Note that this restriction applies even if the construction of D, G and I subobjects has been finished before the construction of H began.


The roots of this specification lead to practical consideration of implementing polymorphic mechanism. In practical implementations the VMT pointer is introduced as a data field into the object layout of the most basic polymorphic classes in the hierarchy. Derived classes don't introduce their own VMT pointers, they simply provide their own specific values for the pointers introduced by the base classes (and, possibly, longer VMTs).

Take a look at the example from the standard. The class A is derived from class V. This means that the VMT pointer of A physically belongs to V subobject. All calls to virtual functions introduced by V are dispatched through VMT pointer introduced by V. I.e. whenever you call

pointer_to_A->f();

it is actually translated into

V *v_subobject = (V *) pointer_to_A; // go to V
vmt = v_subobject->vmt_ptr;          // retrieve the table
vmt[index_for_f]();                  // call through the table

However, in the example from the standard the very same V subobject is also embedded into B. In order to make the constructor-restricted polymorphism work correctly, the compiler will place a pointer to B's VMT into VMT pointer stored in V (because while B's constructor is active V subobject has to act as part of B).

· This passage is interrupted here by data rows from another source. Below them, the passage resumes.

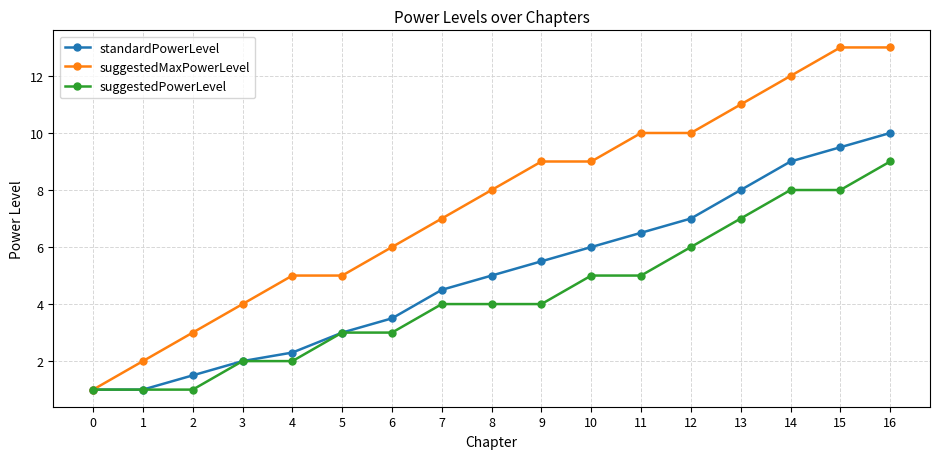

What is the difference between the highest and lowest values at 3?

2.0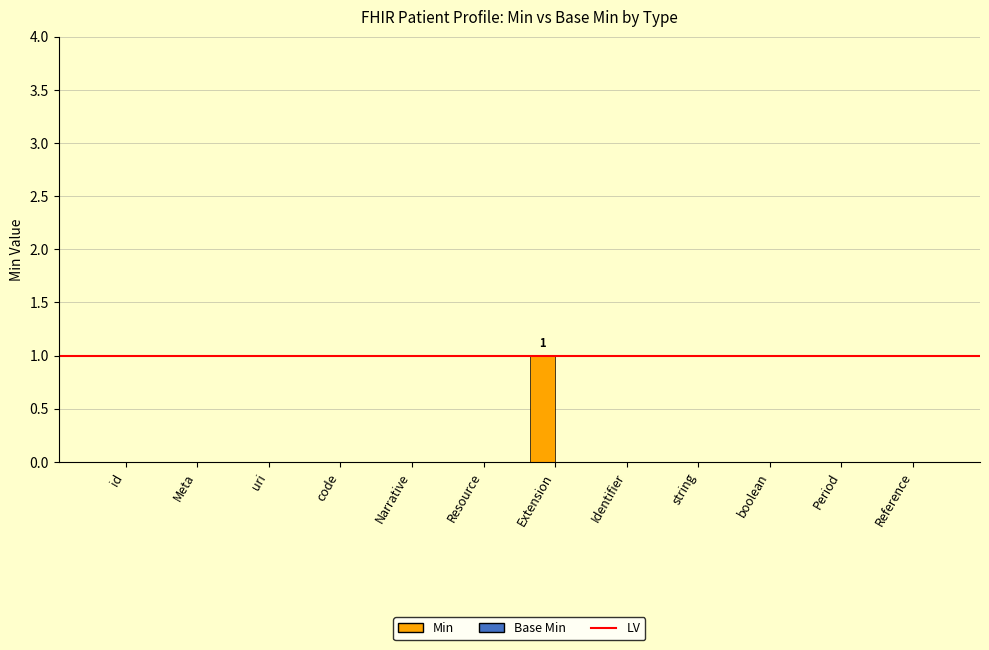

Count the number of categories in the chart.

12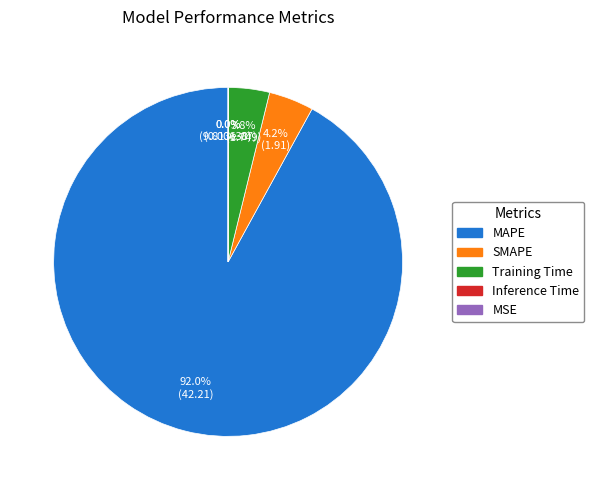

Which category accounts for the majority?

MAPE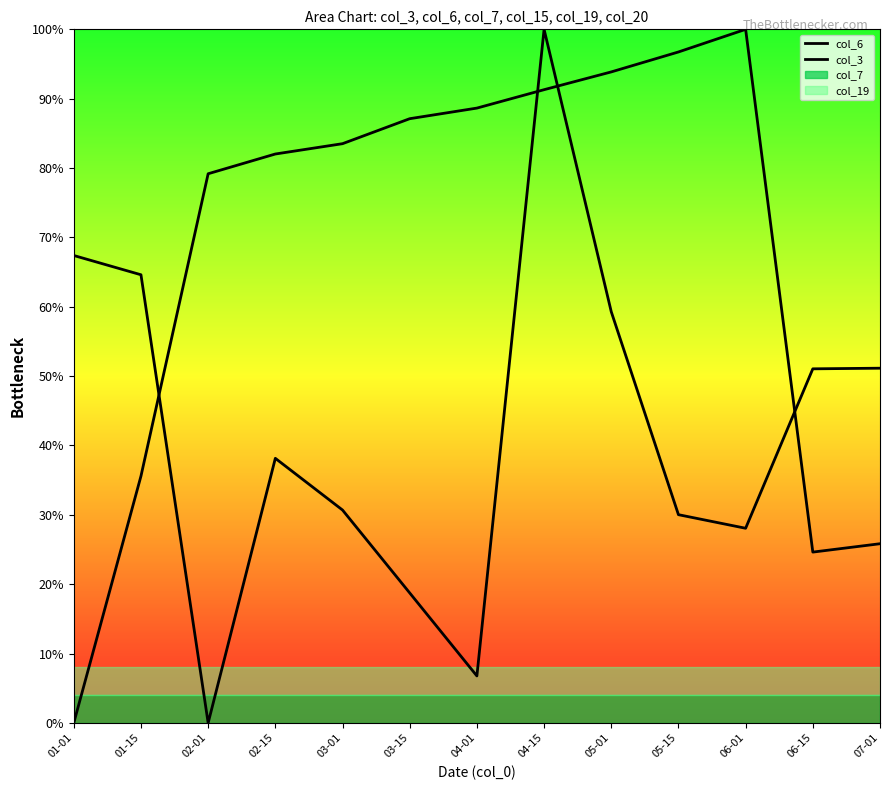

How many categories are shown in the chart?

13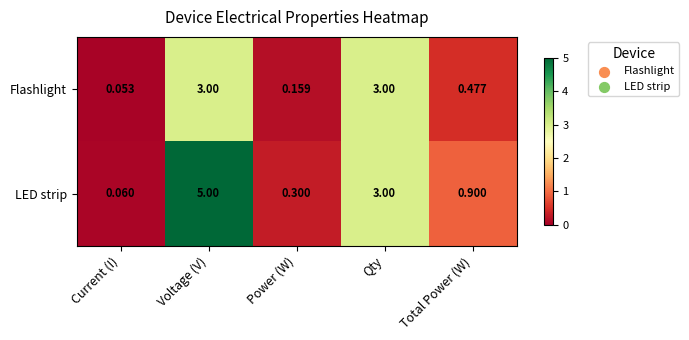

Rank the series by their maximum value, from highest to lowest.

LED strip, Flashlight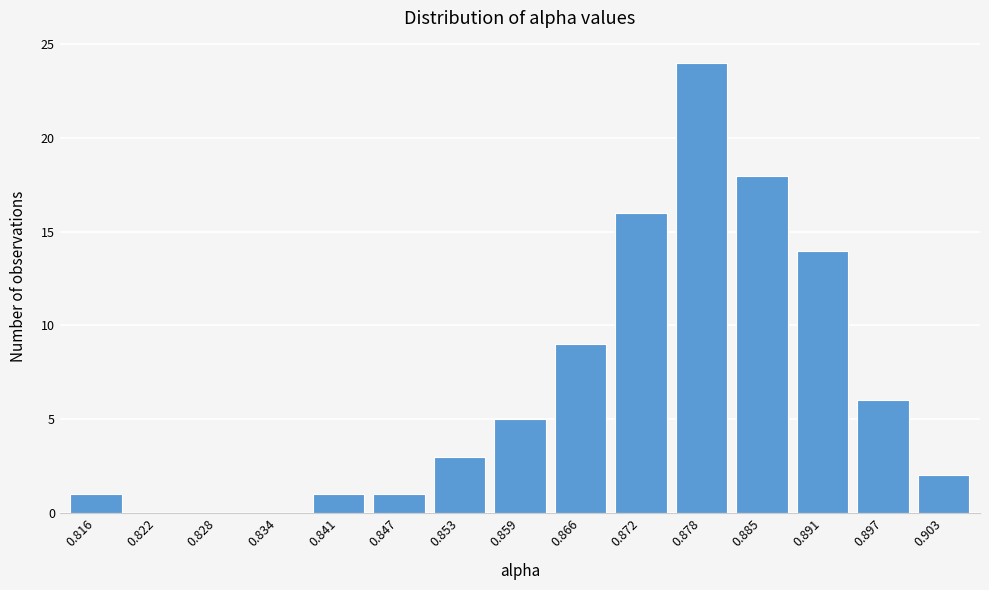

Reading left to right, extract all data points from this chart.

0.816=1	0.822=0	0.828=0	0.834=0	0.841=1	0.847=1	0.853=3	0.859=5	0.866=9	0.872=16	0.878=24	0.885=18	0.891=14	0.897=6	0.903=2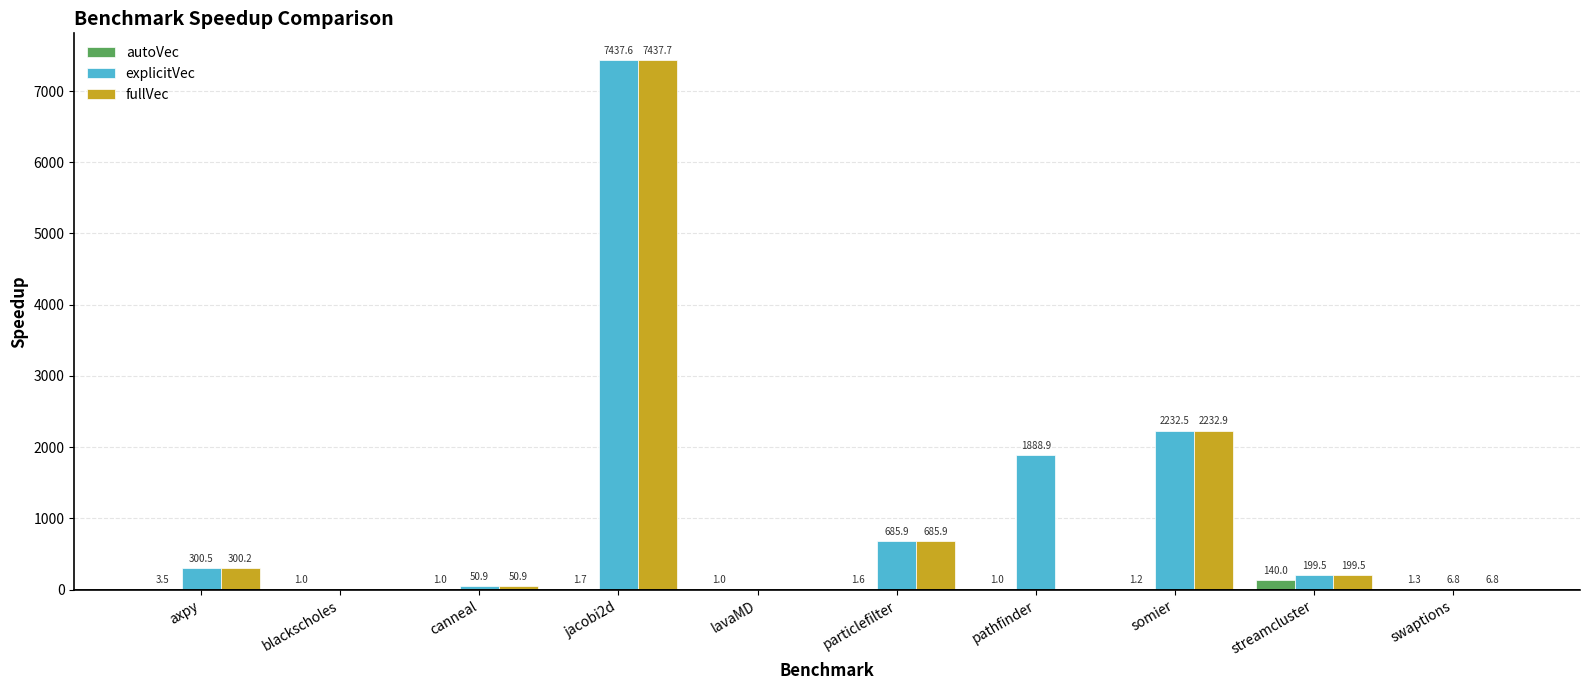

Which series has the largest total across all categories?

explicitVec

If at this moment you somehow attempt to call

a->f(); // as in the example

the above algorithm will find B's VMT pointer stored in its V subobject and will attempt to call f() through that VMT. This obviously makes no sense at all. I.e. having virtual methods of A dispatched through B's VMT makes no sense. The behavior is undefined.

This is rather simple to verify with practical experiment. Let's add its own version of f to B and do this

#include <iostream>

struct V {
  virtual void f() { std::cout << "V" << std::endl; }
};

struct A : virtual V {
  virtual void f() { std::cout << "A" << std::endl; }
};

struct B : virtual V {
  virtual void f() { std::cout << "B" << std::endl; }
  B(V*, A*);
};

struct D : A, B {
  virtual void f() {}
  D() : B((A*)this, this) { }
};

B::B(V* v, A* a) {
  a->f(); // What `f()` is called here???
}

int main() {
  D d;
}

You expect A::f to be called here? I tried several compilers, an all of them actually call B::f! Meanwhile, the this pointer value B::f receives in such call is completely bogus.

http://ideone.com/Ua332

This happens exactly for the reasons I described above (most compilers implement polymorphism the way I described above). This is the reason the language describes such calls as undefined.

One might note that in this specific example it is actually the virtual inheritance that leads to this unusual behavior. Yes, it happens exactly because the V subobject is shared between A and B subobjects. It is quite possible that without virtual inheritance the behavior would be much more predictable. However, the language specification apparently decided to just draw line the the way it is drawn in my diagram: when you are constructing H you are not allowed to step out of the "sandbox" of H's subhierarchy regardless of what inheritance type is used.